● **WHAT IS REQUIRED**
Please output each entry exactly as it appears.

● **INFORMATION GIVEN**
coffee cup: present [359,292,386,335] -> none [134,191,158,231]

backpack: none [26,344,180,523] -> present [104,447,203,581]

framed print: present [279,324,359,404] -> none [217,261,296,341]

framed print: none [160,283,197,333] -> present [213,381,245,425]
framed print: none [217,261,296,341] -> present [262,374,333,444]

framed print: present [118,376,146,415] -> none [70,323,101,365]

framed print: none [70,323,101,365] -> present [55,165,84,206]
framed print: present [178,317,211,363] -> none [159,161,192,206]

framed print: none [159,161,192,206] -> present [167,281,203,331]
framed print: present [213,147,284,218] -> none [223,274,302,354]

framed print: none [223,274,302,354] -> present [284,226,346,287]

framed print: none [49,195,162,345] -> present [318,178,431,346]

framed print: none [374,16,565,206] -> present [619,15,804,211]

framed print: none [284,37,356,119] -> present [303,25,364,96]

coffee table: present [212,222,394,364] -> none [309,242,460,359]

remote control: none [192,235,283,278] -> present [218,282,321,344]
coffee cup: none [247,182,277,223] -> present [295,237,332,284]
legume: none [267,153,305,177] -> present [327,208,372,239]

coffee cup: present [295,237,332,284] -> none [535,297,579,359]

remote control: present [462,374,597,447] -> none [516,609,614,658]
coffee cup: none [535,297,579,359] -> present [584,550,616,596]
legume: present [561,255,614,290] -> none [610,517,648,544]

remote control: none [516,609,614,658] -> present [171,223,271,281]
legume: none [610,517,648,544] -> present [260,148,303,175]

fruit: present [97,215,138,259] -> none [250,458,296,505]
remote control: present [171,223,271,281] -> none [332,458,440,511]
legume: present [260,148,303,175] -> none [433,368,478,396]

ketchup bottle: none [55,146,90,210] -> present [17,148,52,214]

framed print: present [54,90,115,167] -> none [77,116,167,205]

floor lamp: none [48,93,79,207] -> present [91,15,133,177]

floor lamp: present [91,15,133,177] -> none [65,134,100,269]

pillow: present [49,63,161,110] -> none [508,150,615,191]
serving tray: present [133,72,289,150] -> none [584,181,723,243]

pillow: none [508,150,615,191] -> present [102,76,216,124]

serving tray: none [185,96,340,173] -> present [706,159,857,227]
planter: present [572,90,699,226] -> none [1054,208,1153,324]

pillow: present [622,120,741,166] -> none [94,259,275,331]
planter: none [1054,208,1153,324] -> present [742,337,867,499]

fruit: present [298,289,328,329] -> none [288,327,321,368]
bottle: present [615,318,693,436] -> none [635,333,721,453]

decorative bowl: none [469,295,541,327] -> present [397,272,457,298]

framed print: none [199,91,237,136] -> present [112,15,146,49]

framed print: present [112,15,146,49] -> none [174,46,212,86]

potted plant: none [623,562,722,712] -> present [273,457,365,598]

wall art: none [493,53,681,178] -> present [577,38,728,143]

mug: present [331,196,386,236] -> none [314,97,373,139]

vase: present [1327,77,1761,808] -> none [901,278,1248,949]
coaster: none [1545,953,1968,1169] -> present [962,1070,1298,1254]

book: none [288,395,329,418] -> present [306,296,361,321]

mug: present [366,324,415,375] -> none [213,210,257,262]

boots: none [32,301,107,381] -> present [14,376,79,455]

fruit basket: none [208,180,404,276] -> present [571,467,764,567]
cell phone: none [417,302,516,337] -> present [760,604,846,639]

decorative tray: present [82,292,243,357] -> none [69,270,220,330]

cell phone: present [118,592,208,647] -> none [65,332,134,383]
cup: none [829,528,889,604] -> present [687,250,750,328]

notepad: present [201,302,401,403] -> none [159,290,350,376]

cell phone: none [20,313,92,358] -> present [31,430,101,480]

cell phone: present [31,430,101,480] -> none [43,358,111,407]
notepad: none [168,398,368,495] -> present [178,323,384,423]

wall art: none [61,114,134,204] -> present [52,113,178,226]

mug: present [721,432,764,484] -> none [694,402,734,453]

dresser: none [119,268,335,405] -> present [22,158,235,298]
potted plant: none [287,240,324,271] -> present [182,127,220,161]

● **OUTPUT BELOW**
coffee cup: present [359,292,386,335] -> none [134,191,158,231]

backpack: none [26,344,180,523] -> present [104,447,203,581]

framed print: present [279,324,359,404] -> none [217,261,296,341]

framed print: none [160,283,197,333] -> present [213,381,245,425]
framed print: none [217,261,296,341] -> present [262,374,333,444]

framed print: present [118,376,146,415] -> none [70,323,101,365]

framed print: none [70,323,101,365] -> present [55,165,84,206]
framed print: present [178,317,211,363] -> none [159,161,192,206]

framed print: none [159,161,192,206] -> present [167,281,203,331]
framed print: present [213,147,284,218] -> none [223,274,302,354]

framed print: none [223,274,302,354] -> present [284,226,346,287]

framed print: none [49,195,162,345] -> present [318,178,431,346]

framed print: none [374,16,565,206] -> present [619,15,804,211]

framed print: none [284,37,356,119] -> present [303,25,364,96]

coffee table: present [212,222,394,364] -> none [309,242,460,359]

remote control: none [192,235,283,278] -> present [218,282,321,344]
coffee cup: none [247,182,277,223] -> present [295,237,332,284]
legume: none [267,153,305,177] -> present [327,208,372,239]

coffee cup: present [295,237,332,284] -> none [535,297,579,359]

remote control: present [462,374,597,447] -> none [516,609,614,658]
coffee cup: none [535,297,579,359] -> present [584,550,616,596]
legume: present [561,255,614,290] -> none [610,517,648,544]

remote control: none [516,609,614,658] -> present [171,223,271,281]
legume: none [610,517,648,544] -> present [260,148,303,175]

fruit: present [97,215,138,259] -> none [250,458,296,505]
remote control: present [171,223,271,281] -> none [332,458,440,511]
legume: present [260,148,303,175] -> none [433,368,478,396]

ketchup bottle: none [55,146,90,210] -> present [17,148,52,214]

framed print: present [54,90,115,167] -> none [77,116,167,205]

floor lamp: none [48,93,79,207] -> present [91,15,133,177]

floor lamp: present [91,15,133,177] -> none [65,134,100,269]

pillow: present [49,63,161,110] -> none [508,150,615,191]
serving tray: present [133,72,289,150] -> none [584,181,723,243]

pillow: none [508,150,615,191] -> present [102,76,216,124]

serving tray: none [185,96,340,173] -> present [706,159,857,227]
planter: present [572,90,699,226] -> none [1054,208,1153,324]

pillow: present [622,120,741,166] -> none [94,259,275,331]
planter: none [1054,208,1153,324] -> present [742,337,867,499]

fruit: present [298,289,328,329] -> none [288,327,321,368]
bottle: present [615,318,693,436] -> none [635,333,721,453]

decorative bowl: none [469,295,541,327] -> present [397,272,457,298]

framed print: none [199,91,237,136] -> present [112,15,146,49]

framed print: present [112,15,146,49] -> none [174,46,212,86]

potted plant: none [623,562,722,712] -> present [273,457,365,598]

wall art: none [493,53,681,178] -> present [577,38,728,143]

mug: present [331,196,386,236] -> none [314,97,373,139]

vase: present [1327,77,1761,808] -> none [901,278,1248,949]
coaster: none [1545,953,1968,1169] -> present [962,1070,1298,1254]

book: none [288,395,329,418] -> present [306,296,361,321]

mug: present [366,324,415,375] -> none [213,210,257,262]

boots: none [32,301,107,381] -> present [14,376,79,455]

fruit basket: none [208,180,404,276] -> present [571,467,764,567]
cell phone: none [417,302,516,337] -> present [760,604,846,639]

decorative tray: present [82,292,243,357] -> none [69,270,220,330]

cell phone: present [118,592,208,647] -> none [65,332,134,383]
cup: none [829,528,889,604] -> present [687,250,750,328]

notepad: present [201,302,401,403] -> none [159,290,350,376]

cell phone: none [20,313,92,358] -> present [31,430,101,480]

cell phone: present [31,430,101,480] -> none [43,358,111,407]
notepad: none [168,398,368,495] -> present [178,323,384,423]

wall art: none [61,114,134,204] -> present [52,113,178,226]

mug: present [721,432,764,484] -> none [694,402,734,453]

dresser: none [119,268,335,405] -> present [22,158,235,298]
potted plant: none [287,240,324,271] -> present [182,127,220,161]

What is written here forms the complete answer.